Nathalie Frank
Du cabaret au Kabarett, « die Kleinkunst »,
comme on l'appelle ici, fait rire et réfléchir Berlin depuis 1901.
« Toujours engagé politiquement : c'est ma conception
du Kabarett, avec un K et deux t ». C'est la conception de Gerlinde
Kempendorff, kabarettiste* à Berlin depuis plus de 30 ans et auteur d'une thèse
sur le sujet. Tout a commencé en France à la fin du 19e siècle, avec
l'ouverture du célèbre Chat Noir, divertissant, expérimental, enfumé.

──────────

**L'exercice:** D'après le texte sur le Kabarett berlinois, depuis quelle année la « Kleinkunst » fait-elle rire et réfléchir Berlin ?

**Extrait du jeu:**
──────────

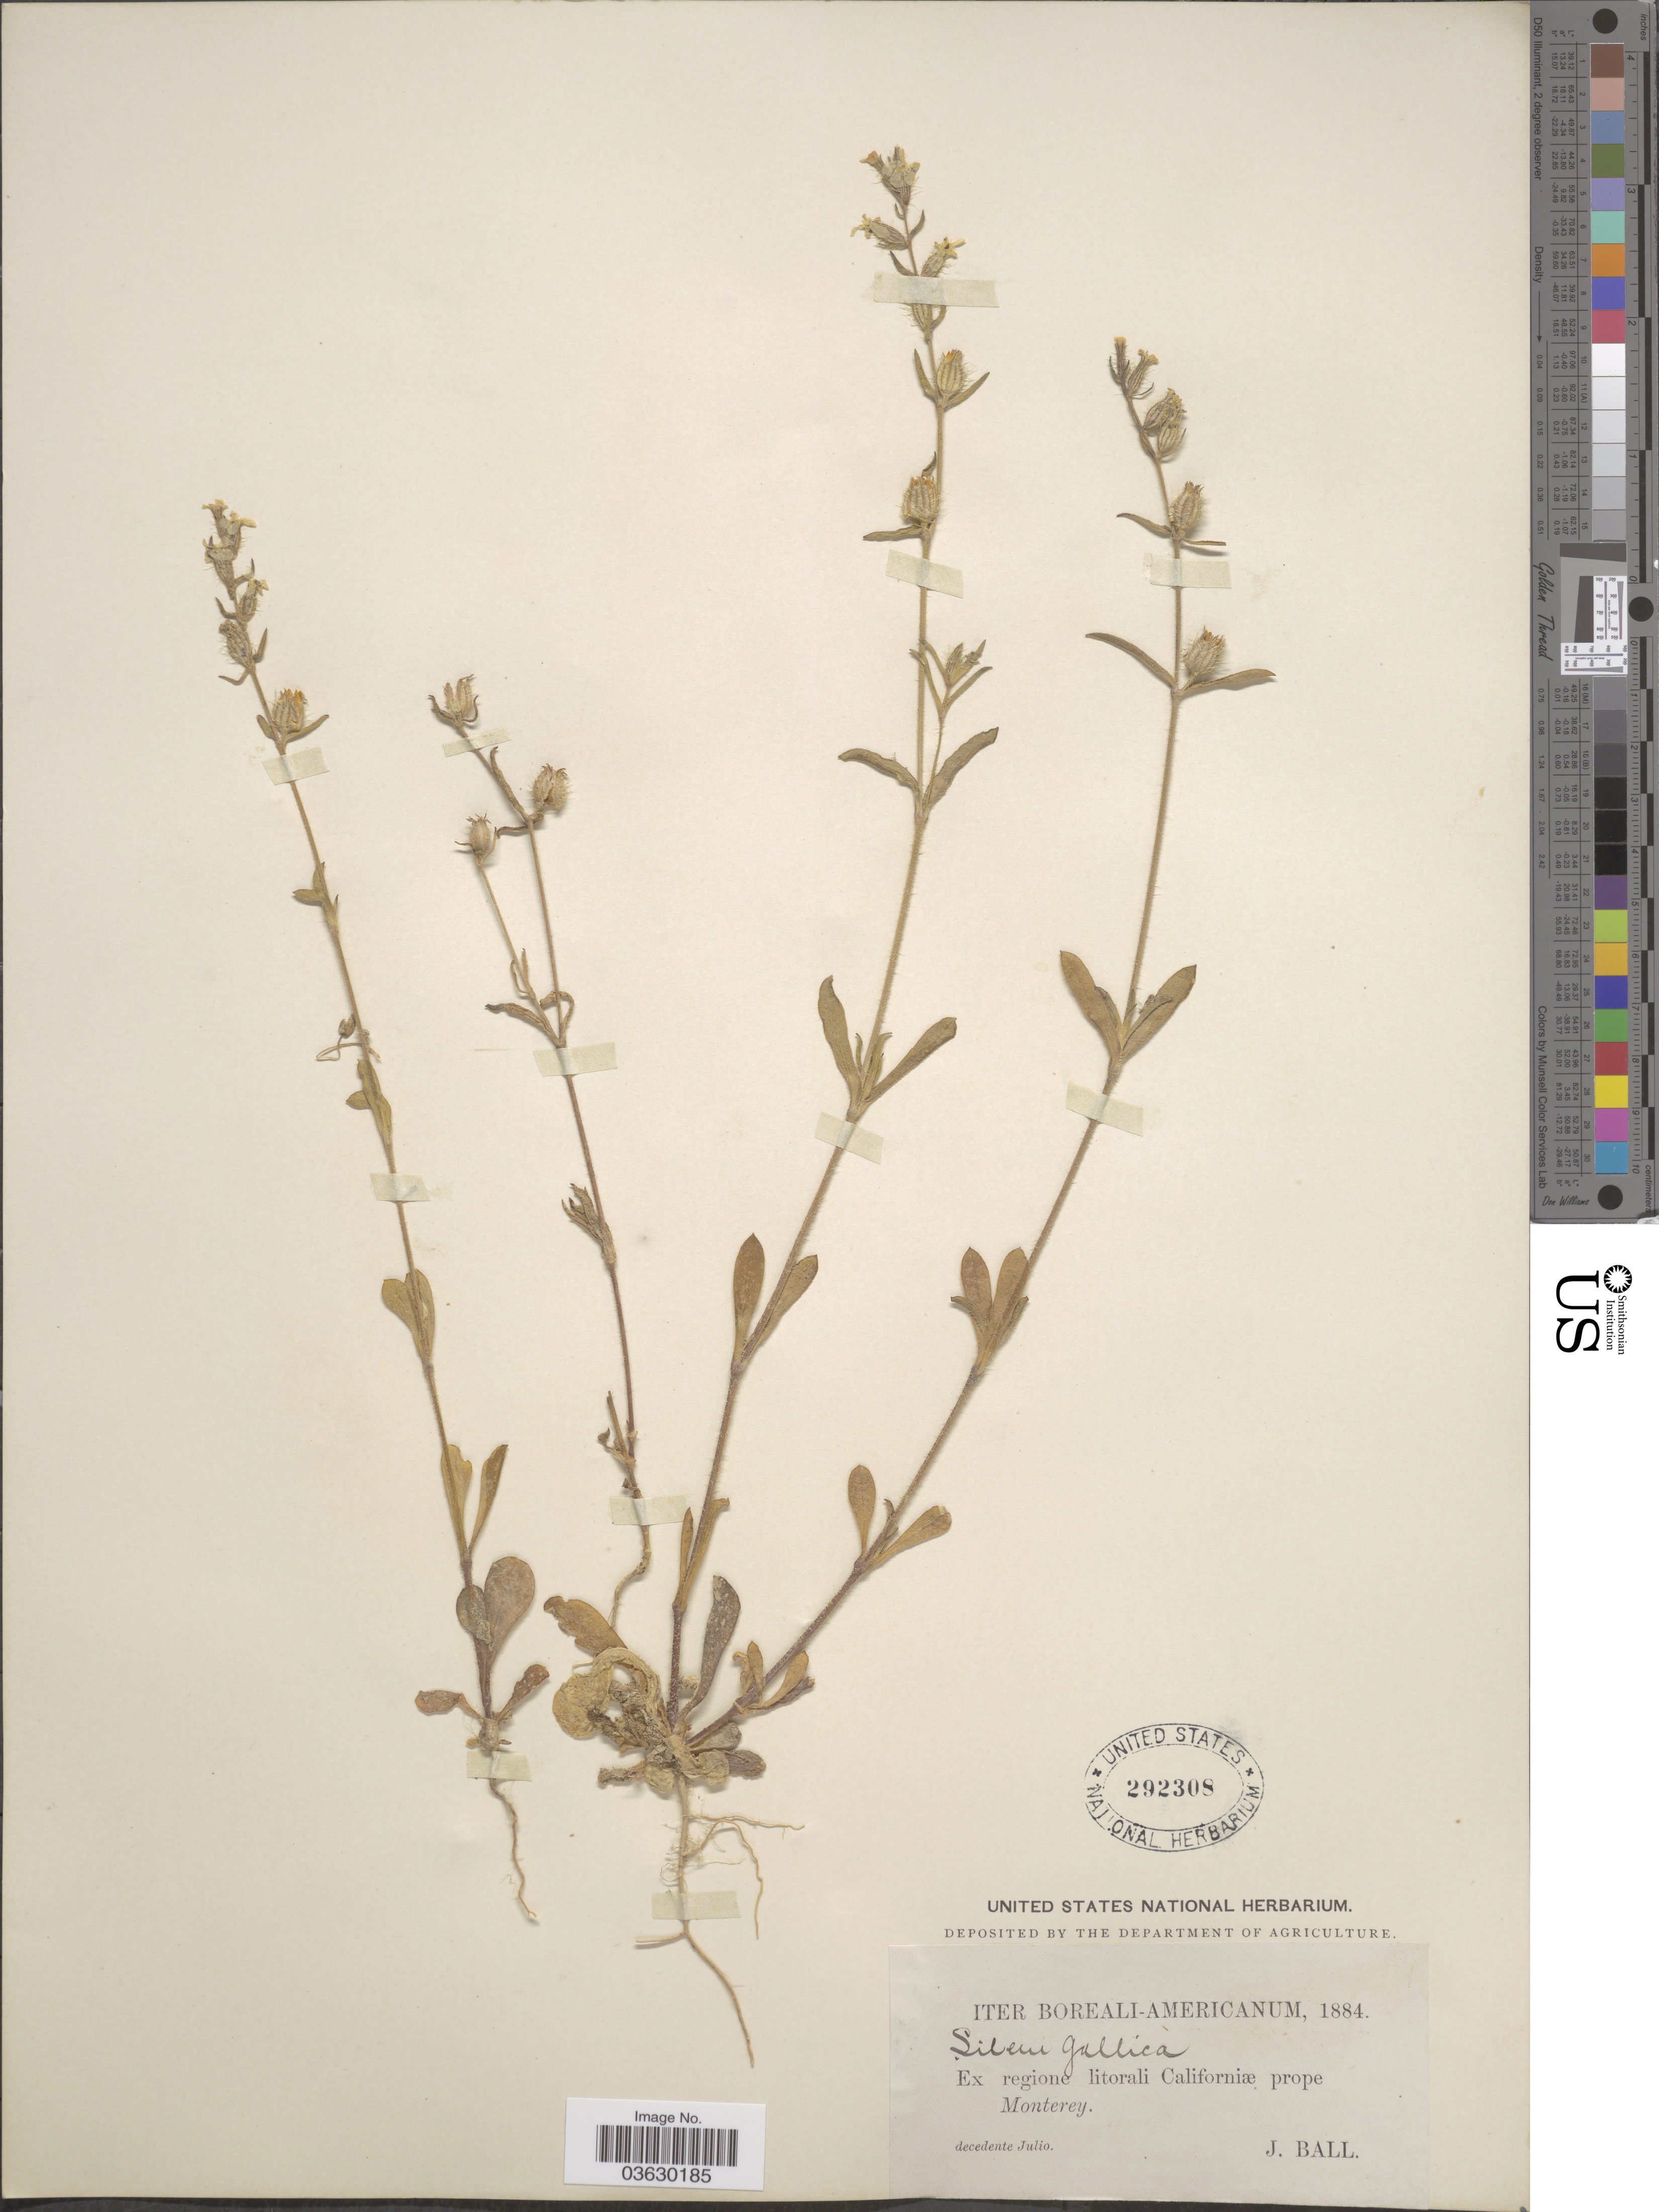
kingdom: Plantae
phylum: Tracheophyta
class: Magnoliopsida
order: Caryophyllales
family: Caryophyllaceae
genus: Silene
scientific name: Silene gallica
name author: L.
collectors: J. Ball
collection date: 1884-07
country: United States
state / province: California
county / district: Monterey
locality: Ex regione litorali Californiæ prope Monterey.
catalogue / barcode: US 292308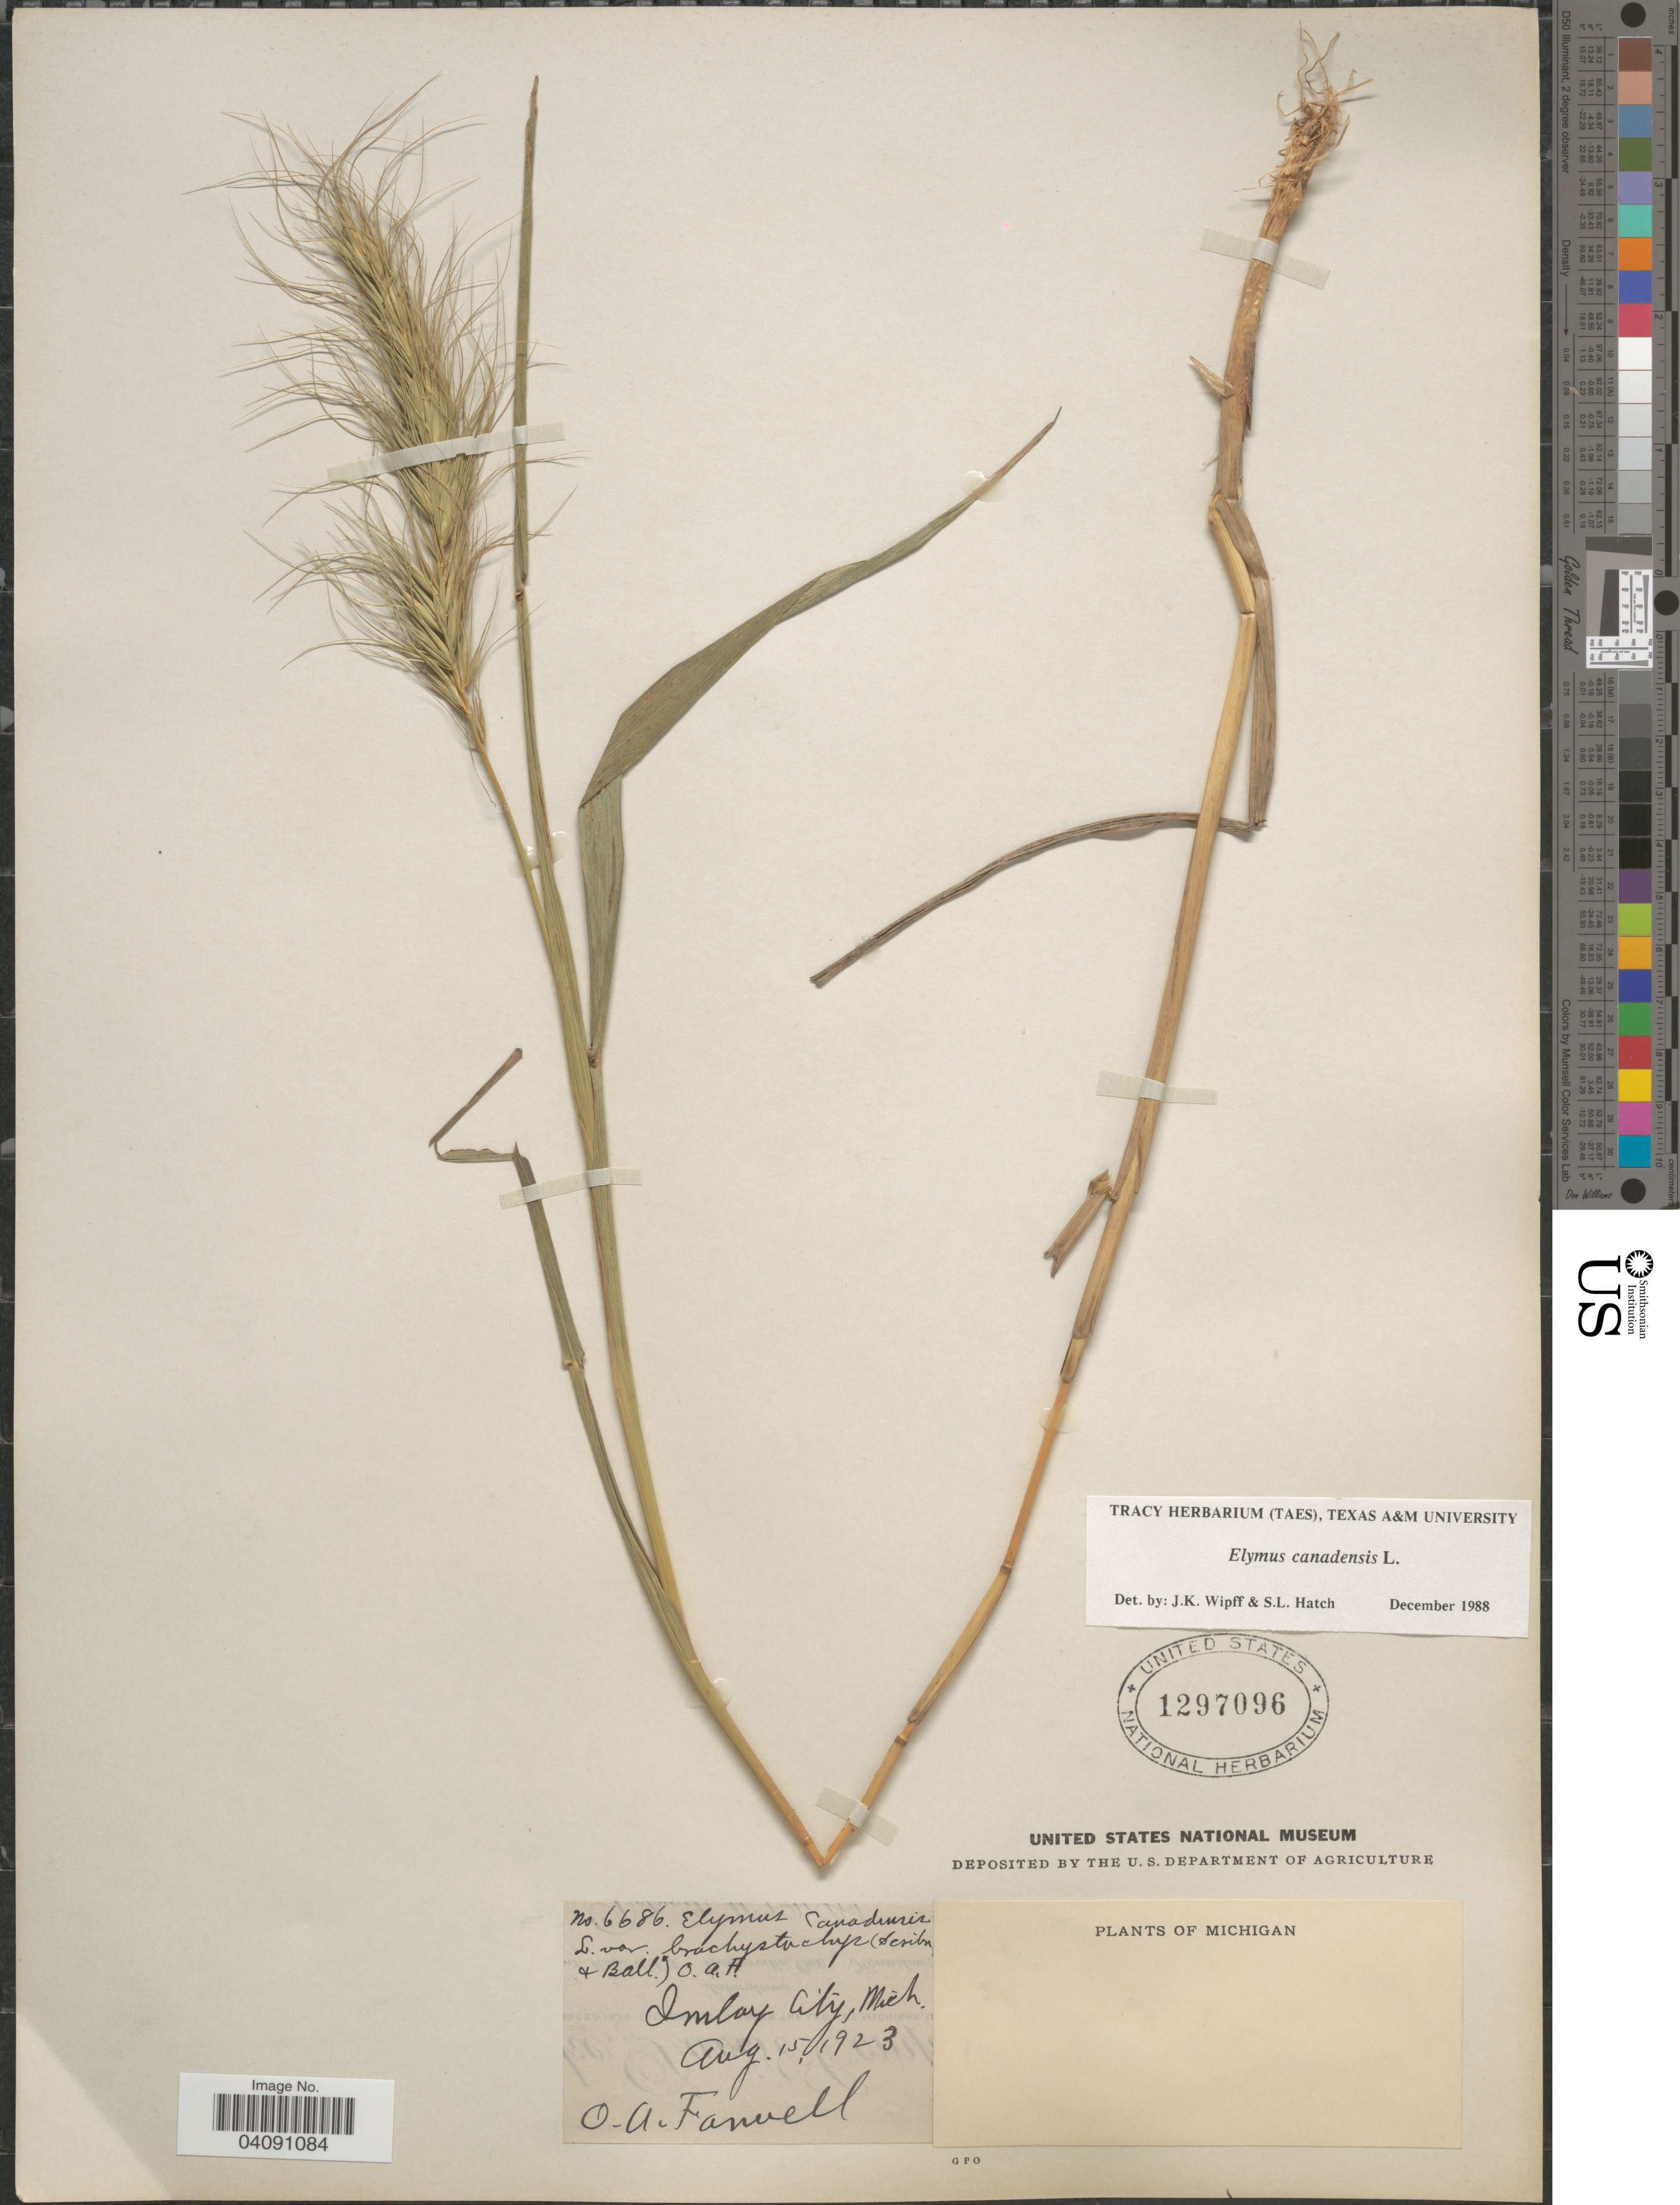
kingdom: Plantae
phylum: Tracheophyta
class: Liliopsida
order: Poales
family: Poaceae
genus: Elymus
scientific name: Elymus canadensis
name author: L.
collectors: O. Farwell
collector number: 6686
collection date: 1923-08-15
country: United States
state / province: Michigan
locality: Imlay City.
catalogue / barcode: US 1297096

──────────

**Réponse complète:** Depuis 1901.